PCI-64 3.3V is perfect: it can be downgraded to 32-bit  ;D

DiTBho:

--- Quote from: Forty-Bot on January 22, 2023, 06:37:13 am ---The other thread about PCI

--- End quote ---

my topic  :o :o :o

berke:

--- Quote from: Forty-Bot on January 22, 2023, 06:37:13 am ---You can add a PCI-to-PCI bridge, or better yet a PCIe-to-PCI bridge. This lets you work at 3.3 V and skip the level shifter and protection diodes. This is probably the most practical way.

--- End quote ---

That's quite interesting, do you have a link to a PCIe-to-PCI adapter that works at 3.3V?  It would be surprising if those are readily available if 3.3V PCI boards were a very tiny minority.

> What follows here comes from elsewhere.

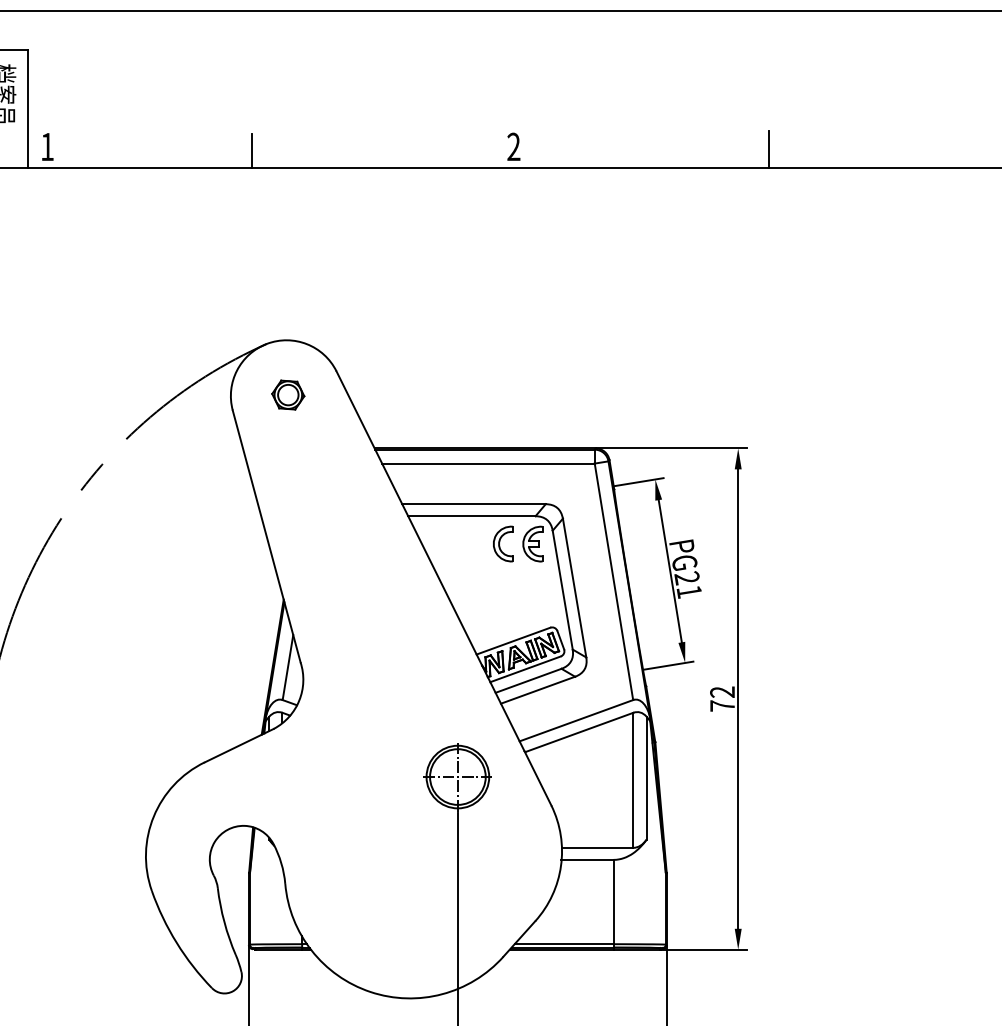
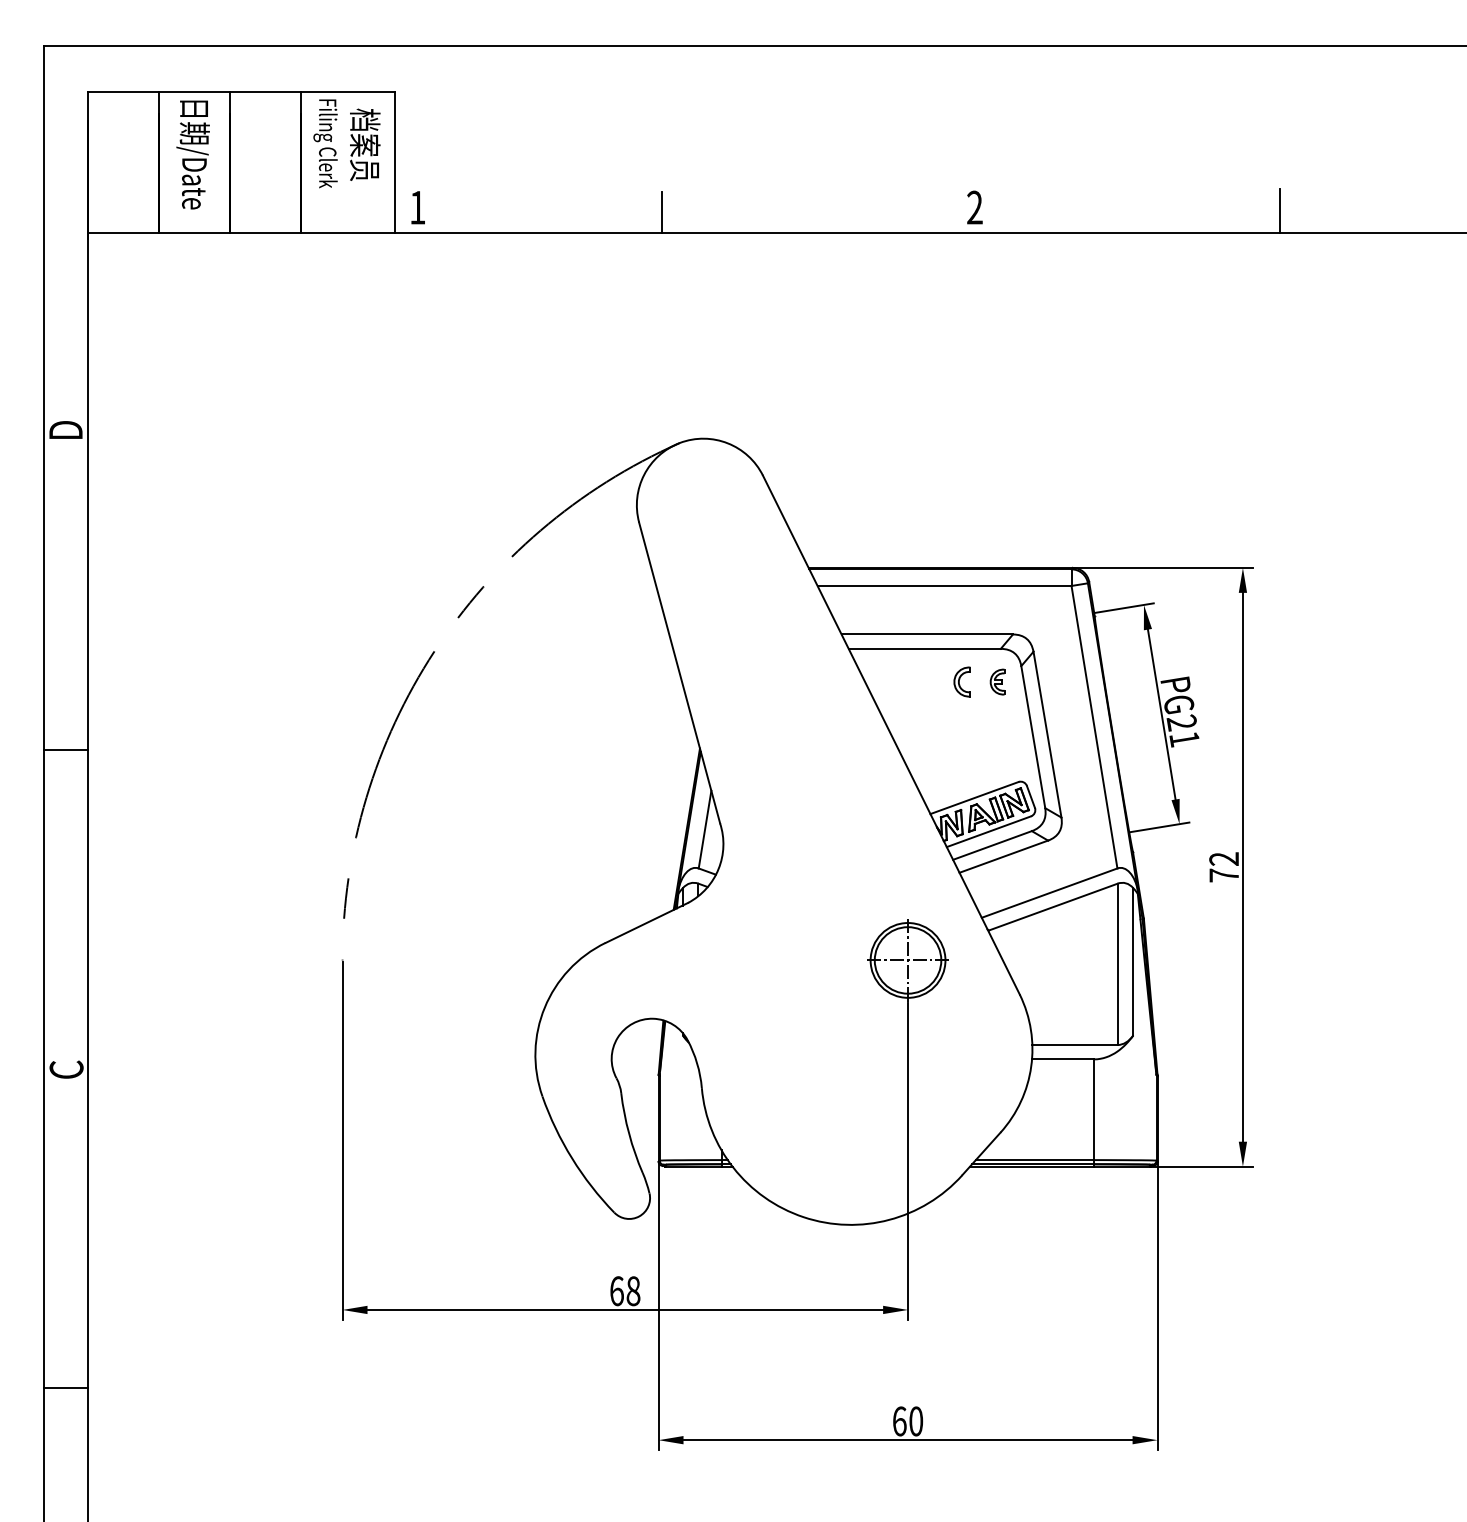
part: (288, 394) -> (705, 503), removed
part: (503, 543) -> (962, 681), size x0.7
part: (532, 543) -> (997, 681), size x0.6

But it would be a very neat solution for all the cases where you want to pipe a data stream from a cheap/FOSS FPGA to something with enough RAM and with good reliability.  The signals are also slow enough that you have a chance at scoping or analyzing them without having to sell any kidneys.

Forty-Bot:

--- Quote from: DiTBho on January 22, 2023, 04:20:35 pm ---
--- Quote from: Forty-Bot on January 22, 2023, 06:37:13 am ---while there's a 3.3 V version of the bus, almost no motherboards implement it. So you're stuck using 5V

--- End quote ---

on my HP RISC workstations

--- Code: ---PCI-32/66 66 MHz 32-bit 266 MB/s 3.3 V
PCI-64/33 33 MHz 64-bit 266 MB/s 3.3 V/5 V
PCI-64/66 66 MHz 64-bit 533 MB/s 3.3 V
PCI-X 100 MHz 64-bit 800 MB/s 3.3 V

--- End code ---
my MIPS router has miniPCI, 32-bit 3.3V data @33Mhz.
PCI-64 3.3V is perfect: it can be downgraded to 32-bit  ;D

--- End quote ---

Yeah, that's certainly the way to go if you have it. But it's much less common on PCs, as they all want to support old 5V-only cards. For example, a quick search shows no motherboards on the first page with 3.3V PCI slots.


--- Quote ---That's quite interesting, do you have a link to a PCIe-to-PCI adapter that works at 3.3V?  It would be surprising if those are readily available if 3.3V PCI boards were a very tiny minority.

--- End quote ---

Most bridges will have a dedicated input rail for the I/O supply, so it's pretty easy to select 3.3V or 5V as you please. For example, PEX8311-AA66BCF, PI7C9X111SL, and XIO2001 all support 3.3V PCI busses.